Required work: Find every line in the records below that holds the word "input", and copy each one.

Material for this task:
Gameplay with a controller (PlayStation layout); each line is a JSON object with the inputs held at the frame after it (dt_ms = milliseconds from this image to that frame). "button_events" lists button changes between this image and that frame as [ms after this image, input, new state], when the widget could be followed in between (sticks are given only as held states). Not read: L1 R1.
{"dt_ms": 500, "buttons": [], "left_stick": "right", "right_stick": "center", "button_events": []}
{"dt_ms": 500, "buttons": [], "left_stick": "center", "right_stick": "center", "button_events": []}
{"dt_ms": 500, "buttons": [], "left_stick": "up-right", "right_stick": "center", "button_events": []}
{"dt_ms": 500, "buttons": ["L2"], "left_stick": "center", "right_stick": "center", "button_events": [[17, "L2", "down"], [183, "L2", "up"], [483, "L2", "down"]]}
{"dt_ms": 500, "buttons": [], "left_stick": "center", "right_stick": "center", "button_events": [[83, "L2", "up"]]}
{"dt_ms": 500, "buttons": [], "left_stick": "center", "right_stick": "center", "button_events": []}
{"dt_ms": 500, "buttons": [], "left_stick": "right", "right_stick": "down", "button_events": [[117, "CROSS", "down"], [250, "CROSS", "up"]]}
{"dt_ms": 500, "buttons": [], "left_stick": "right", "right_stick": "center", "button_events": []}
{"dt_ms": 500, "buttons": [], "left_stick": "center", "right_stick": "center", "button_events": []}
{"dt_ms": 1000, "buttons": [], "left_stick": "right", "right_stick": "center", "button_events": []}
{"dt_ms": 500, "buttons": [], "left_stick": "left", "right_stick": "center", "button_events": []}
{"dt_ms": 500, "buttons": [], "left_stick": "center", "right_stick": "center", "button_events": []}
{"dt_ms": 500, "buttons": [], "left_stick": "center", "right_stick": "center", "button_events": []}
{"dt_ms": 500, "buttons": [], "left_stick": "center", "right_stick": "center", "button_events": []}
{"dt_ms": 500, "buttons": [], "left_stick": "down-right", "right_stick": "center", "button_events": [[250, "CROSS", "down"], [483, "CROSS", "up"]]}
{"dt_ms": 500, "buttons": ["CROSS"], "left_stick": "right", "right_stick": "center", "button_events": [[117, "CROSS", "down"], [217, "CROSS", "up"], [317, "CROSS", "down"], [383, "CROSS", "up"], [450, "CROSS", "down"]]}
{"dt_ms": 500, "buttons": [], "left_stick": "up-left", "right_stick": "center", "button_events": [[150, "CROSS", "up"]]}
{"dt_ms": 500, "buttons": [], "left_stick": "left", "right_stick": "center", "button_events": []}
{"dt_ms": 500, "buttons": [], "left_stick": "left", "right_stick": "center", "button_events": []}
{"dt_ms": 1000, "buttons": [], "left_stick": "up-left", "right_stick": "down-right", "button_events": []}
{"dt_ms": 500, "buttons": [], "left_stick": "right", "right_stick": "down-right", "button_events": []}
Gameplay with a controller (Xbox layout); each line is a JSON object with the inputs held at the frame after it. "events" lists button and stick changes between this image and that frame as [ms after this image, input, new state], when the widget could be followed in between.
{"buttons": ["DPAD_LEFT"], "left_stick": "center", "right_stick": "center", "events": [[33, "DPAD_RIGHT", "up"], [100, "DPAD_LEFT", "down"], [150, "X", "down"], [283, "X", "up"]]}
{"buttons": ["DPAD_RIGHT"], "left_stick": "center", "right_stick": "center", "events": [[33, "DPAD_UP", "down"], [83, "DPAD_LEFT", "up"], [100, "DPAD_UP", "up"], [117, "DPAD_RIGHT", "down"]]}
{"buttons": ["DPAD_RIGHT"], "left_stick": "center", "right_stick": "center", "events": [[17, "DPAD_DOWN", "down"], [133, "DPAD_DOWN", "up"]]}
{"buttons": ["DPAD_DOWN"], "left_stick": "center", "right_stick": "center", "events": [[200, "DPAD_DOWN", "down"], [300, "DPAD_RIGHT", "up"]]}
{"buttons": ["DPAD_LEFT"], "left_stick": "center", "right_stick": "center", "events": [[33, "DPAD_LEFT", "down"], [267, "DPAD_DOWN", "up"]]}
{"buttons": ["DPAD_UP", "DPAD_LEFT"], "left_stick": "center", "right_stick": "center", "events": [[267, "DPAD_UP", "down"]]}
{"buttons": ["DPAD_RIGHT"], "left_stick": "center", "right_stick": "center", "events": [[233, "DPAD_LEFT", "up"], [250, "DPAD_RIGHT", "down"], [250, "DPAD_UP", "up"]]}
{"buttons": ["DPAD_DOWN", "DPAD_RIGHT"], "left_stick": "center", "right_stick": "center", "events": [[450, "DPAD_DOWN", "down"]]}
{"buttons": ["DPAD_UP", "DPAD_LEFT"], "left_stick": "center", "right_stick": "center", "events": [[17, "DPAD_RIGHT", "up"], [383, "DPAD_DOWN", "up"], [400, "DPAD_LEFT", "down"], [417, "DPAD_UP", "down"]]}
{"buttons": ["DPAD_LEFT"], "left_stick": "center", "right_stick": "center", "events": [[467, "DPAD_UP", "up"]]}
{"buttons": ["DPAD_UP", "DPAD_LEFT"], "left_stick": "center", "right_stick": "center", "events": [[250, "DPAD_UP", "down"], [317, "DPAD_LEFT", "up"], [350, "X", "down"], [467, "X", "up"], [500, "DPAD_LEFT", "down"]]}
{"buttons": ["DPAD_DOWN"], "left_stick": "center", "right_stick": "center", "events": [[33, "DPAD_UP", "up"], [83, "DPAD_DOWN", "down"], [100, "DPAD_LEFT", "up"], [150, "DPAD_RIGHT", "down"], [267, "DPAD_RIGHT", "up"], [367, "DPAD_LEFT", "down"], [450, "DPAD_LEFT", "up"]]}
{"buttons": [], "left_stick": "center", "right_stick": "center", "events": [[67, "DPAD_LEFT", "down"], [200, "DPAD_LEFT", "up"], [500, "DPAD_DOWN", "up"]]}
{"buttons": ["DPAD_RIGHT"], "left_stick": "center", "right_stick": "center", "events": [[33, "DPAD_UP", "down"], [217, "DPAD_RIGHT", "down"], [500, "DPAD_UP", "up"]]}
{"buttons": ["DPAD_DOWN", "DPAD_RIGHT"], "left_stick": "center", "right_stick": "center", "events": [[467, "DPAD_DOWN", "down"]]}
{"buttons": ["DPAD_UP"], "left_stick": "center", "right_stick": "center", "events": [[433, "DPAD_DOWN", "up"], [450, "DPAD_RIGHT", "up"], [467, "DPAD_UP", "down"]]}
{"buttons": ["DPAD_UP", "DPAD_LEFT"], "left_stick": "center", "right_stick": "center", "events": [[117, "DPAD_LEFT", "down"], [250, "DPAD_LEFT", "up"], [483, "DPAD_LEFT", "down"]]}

Output below:
Gameplay with a controller (PlayStation layout); each line is a JSON object with the inputs held at the frame after it (dt_ms = milliseconds from this image to that frame). "button_events" lists button changes between this image and that frame as [ms after this image, input, new state], when the widget could be followed in between (sticks are given only as held states). Not read: L1 R1.
Gameplay with a controller (Xbox layout); each line is a JSON object with the inputs held at the frame after it. "events" lists button and stick changes between this image and that frame as [ms after this image, input, new state], when the widget could be followed in between.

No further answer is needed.